I think the statement is just poorly written. Intuitively, the $\epsilon$/$\delta$ definition of continuity means that everytime you pick an $\epsilon$, you get a $\delta$ such that every point really close of $P$ (at most $\delta$ : $|x - P| < \delta$ ) has its image really close to $f(P)$ (meaning $|f(x)-f(P)|< \epsilon$), the continuity of $f$ forces the images of nearby $x$ to be really close to the image of $P$.
Back to your statement, it just says that for a given $\epsilon$, if your $x$ and $P$ are farther away than $\epsilon/2P$ then the distance between $f(x)$ and $f(P)$ will be greater than $\epsilon$: The points farther than $\epsilon/2P$ are not close enough to one anothers to make the images at most $\epsilon$ close.

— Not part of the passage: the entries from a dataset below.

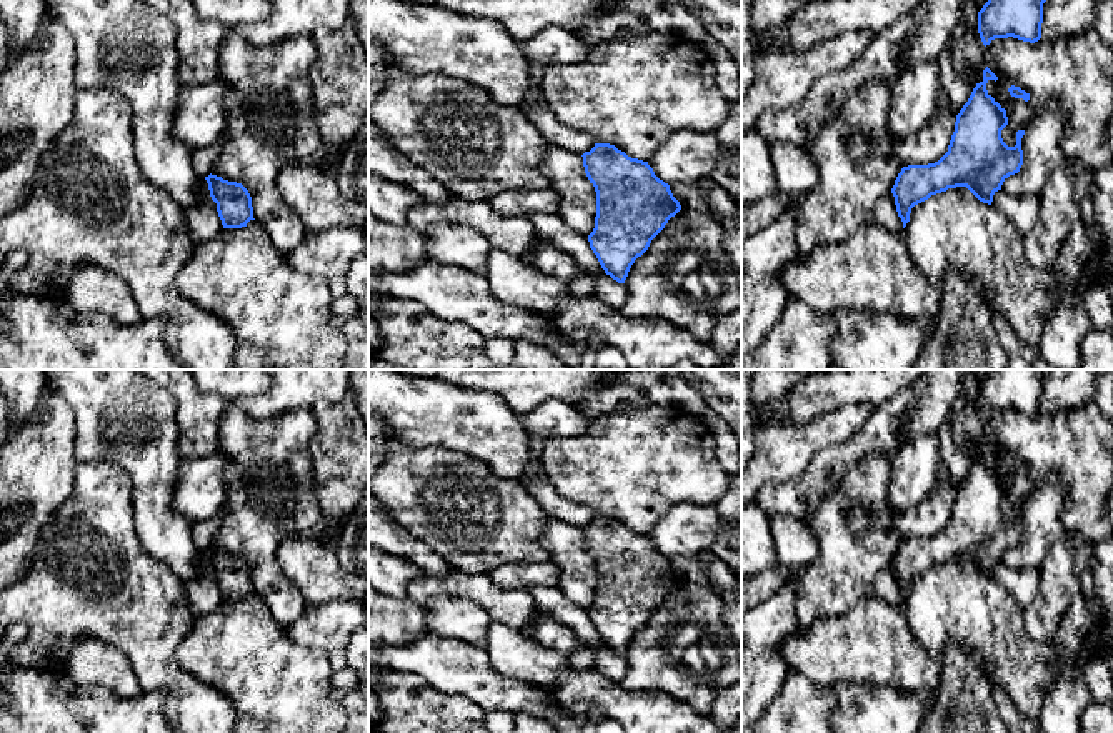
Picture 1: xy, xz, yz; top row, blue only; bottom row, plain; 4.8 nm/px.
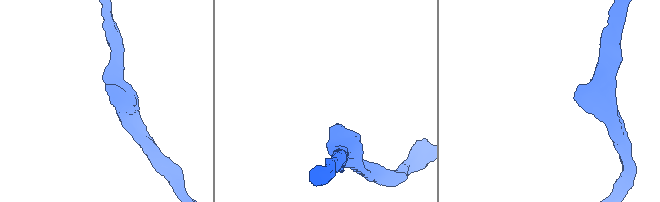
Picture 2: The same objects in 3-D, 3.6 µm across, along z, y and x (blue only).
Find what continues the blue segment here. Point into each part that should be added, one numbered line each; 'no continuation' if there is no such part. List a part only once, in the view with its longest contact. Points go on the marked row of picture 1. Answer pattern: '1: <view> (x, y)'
no continuation

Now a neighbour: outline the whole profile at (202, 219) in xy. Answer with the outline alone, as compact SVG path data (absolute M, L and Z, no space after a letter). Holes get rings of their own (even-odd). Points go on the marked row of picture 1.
M205 178L198 180L202 198L188 208L183 208L183 215L190 233L197 242L215 237L222 228L222 220L217 212L217 203L210 197L208 183Z

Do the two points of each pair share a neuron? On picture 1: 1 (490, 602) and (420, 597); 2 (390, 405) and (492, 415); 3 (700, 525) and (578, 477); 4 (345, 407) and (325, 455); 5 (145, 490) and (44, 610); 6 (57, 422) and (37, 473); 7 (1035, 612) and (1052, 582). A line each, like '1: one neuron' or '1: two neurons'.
1: one neuron
2: one neuron
3: two neurons
4: one neuron
5: two neurons
6: one neuron
7: one neuron

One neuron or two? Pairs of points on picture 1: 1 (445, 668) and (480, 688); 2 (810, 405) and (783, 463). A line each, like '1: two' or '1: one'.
1: one
2: two

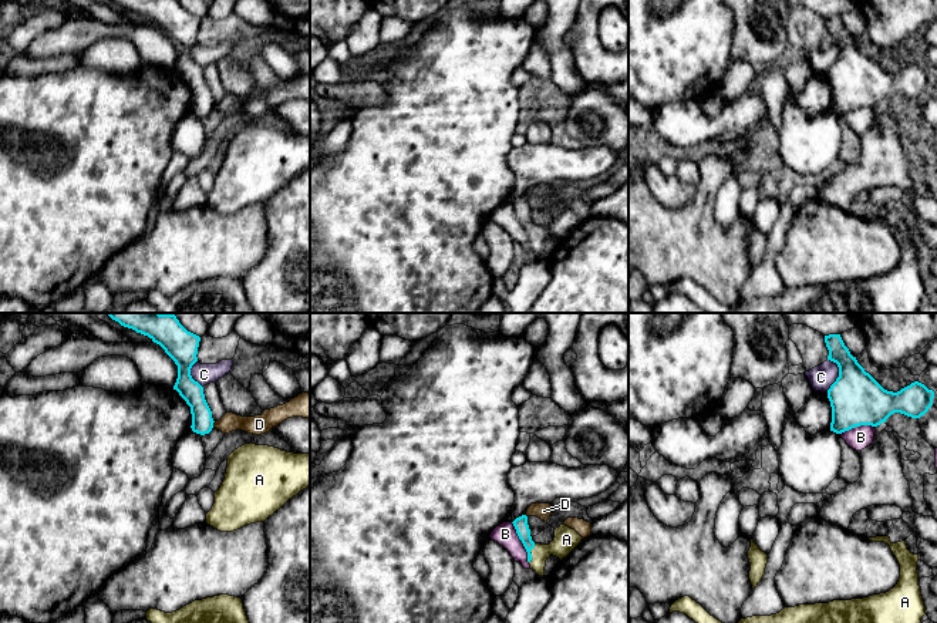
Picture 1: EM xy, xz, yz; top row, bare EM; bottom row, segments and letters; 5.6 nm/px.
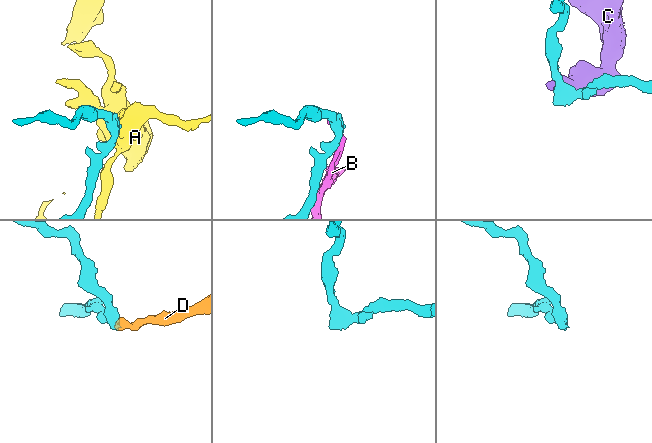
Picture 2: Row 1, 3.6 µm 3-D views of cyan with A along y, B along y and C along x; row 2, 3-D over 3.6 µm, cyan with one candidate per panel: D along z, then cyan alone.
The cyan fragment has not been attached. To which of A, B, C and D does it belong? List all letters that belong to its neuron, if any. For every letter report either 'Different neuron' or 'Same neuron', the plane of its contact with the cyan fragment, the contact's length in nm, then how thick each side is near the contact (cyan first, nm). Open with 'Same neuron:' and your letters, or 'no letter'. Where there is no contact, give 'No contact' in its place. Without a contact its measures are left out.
Same neuron: A
A: Same neuron. Touches cyan in xz. Shared border 120 nm. Thickness 80 nm (cyan) against 140 nm
B: Different neuron. Touches cyan in xz. Shared border 260 nm. Thickness 80 nm (cyan) against 120 nm
C: Different neuron. Touches cyan in yz. Shared border 190 nm. Thickness 300 nm (cyan) against 140 nm
D: Different neuron. Touches cyan in xy. Shared border 40 nm. Thickness 130 nm (cyan) against 110 nm

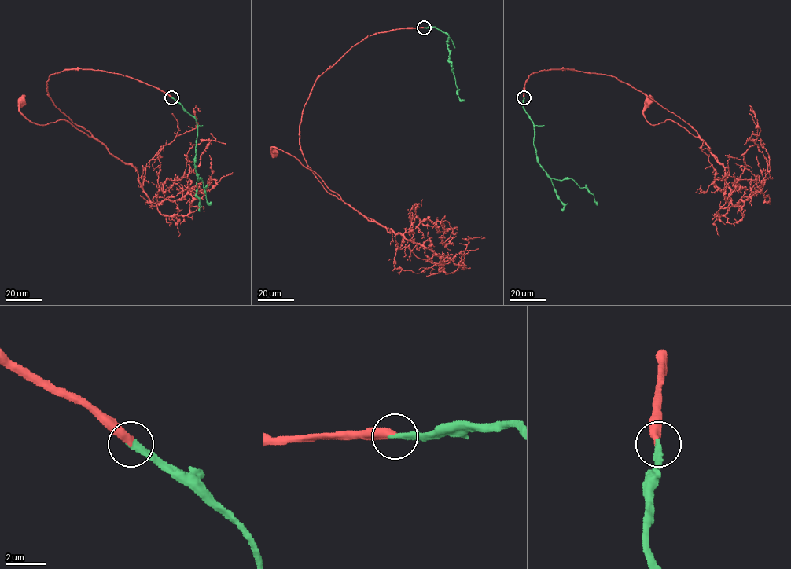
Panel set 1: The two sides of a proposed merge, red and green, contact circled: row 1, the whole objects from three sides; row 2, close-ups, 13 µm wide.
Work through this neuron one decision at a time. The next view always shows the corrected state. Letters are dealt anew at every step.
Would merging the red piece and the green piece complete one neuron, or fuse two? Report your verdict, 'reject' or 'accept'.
accept

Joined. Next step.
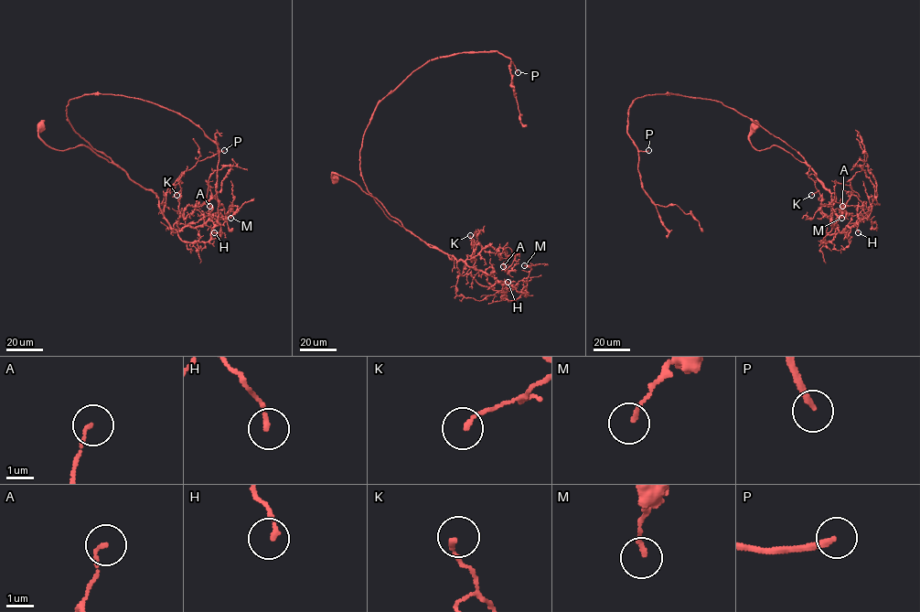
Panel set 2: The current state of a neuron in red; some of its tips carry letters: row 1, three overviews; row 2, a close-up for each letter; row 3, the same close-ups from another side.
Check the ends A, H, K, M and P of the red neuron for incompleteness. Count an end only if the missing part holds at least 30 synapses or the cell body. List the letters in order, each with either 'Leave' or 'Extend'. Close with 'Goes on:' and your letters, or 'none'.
A: Leave
H: Leave
K: Leave
M: Leave
P: Extend
Goes on: P

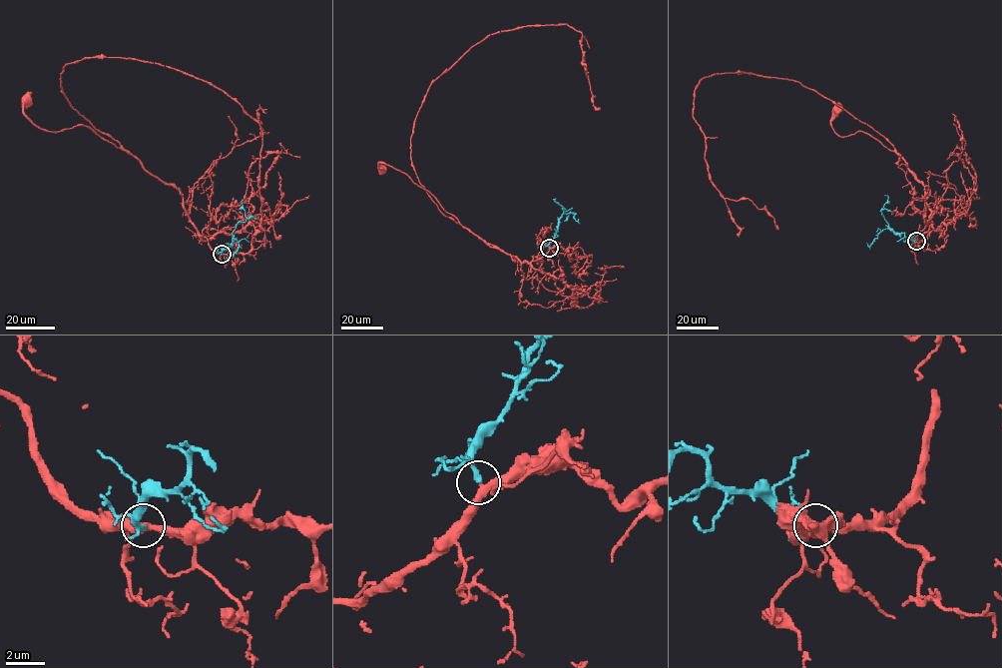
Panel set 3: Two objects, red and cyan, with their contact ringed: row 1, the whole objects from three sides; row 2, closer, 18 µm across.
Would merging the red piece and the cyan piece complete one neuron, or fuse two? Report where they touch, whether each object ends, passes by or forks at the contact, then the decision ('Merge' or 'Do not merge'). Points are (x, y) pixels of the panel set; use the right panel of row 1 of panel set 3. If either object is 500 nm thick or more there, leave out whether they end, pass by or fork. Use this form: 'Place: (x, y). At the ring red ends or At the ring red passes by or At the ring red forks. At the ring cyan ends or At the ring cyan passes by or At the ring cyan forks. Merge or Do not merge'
Place: (916, 241). At the ring red passes by. At the ring cyan passes by. Merge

You can check the maths, like @angryavian did. Pick $\epsilon > 0$,if we have
$$ |x-P|> \epsilon/2P $$
It means that
$$ |x^2-P^2| = |(x-P)(x+P)| = |x-P|(x+P)$$
Then
$$|x^2-P^2| = |x-P|(x+P)> \epsilon(x+P)/2P$$
it is quite clear that if $x>P$, $|x^2-P^2| > \epsilon$ the images are further away than we want them (namely at most $\epsilon$). It means $\epsilon/2P$ is too big of a $\delta$ for $\epsilon$.
$|x-P|<\delta=\epsilon/(2P+1)$ does the job because for small $\epsilon$ :
$$ |x-P|<\delta=\epsilon/(2P+1) $$
means
$$|x^2-P^2|<\epsilon(x+P)/(2P+1)<\epsilon\frac{2P+\epsilon/(2P+1)}{2P+1}$$
We obtain for $\epsilon$ small enough
$$|x^2-P^2|<\epsilon$$
meaning the "job" is done
Uniform continuity means there is a $\delta$ that does not depend on $P$. If $f$ is uniformly continuous, the required proximity between $x$ and $P$ can depend only on $\epsilon$ no matter where $P$ is. Intuitively, you can see why it is not true for $x^2$ on $\mathbb{R}$